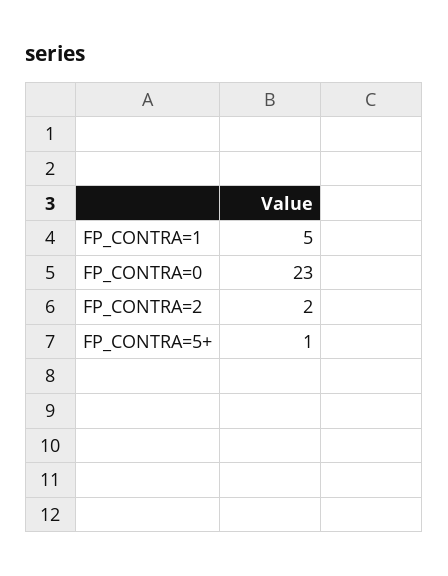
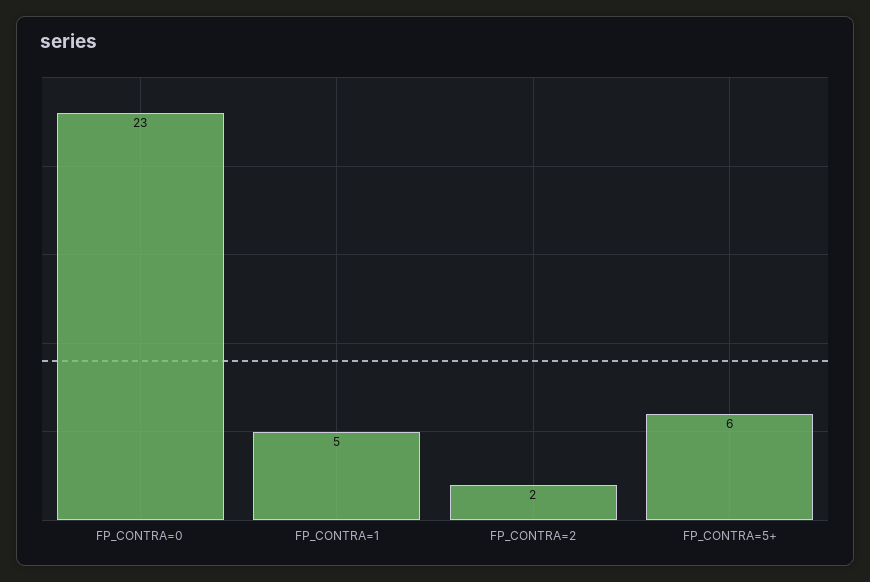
  {
    "FP_CONTRA=1": 5,
    "FP_CONTRA=0": 23,
    "FP_CONTRA=2": 2,
-   "FP_CONTRA=5+": 1
+   "FP_CONTRA=5+": 6
  }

___

What the task asks: Skipping the pictures, transcribe each line above exactly as it appears.

Task solution:
  {
    "FP_CONTRA=1": 5,
    "FP_CONTRA=0": 23,
    "FP_CONTRA=2": 2,
-   "FP_CONTRA=5+": 1
+   "FP_CONTRA=5+": 6
  }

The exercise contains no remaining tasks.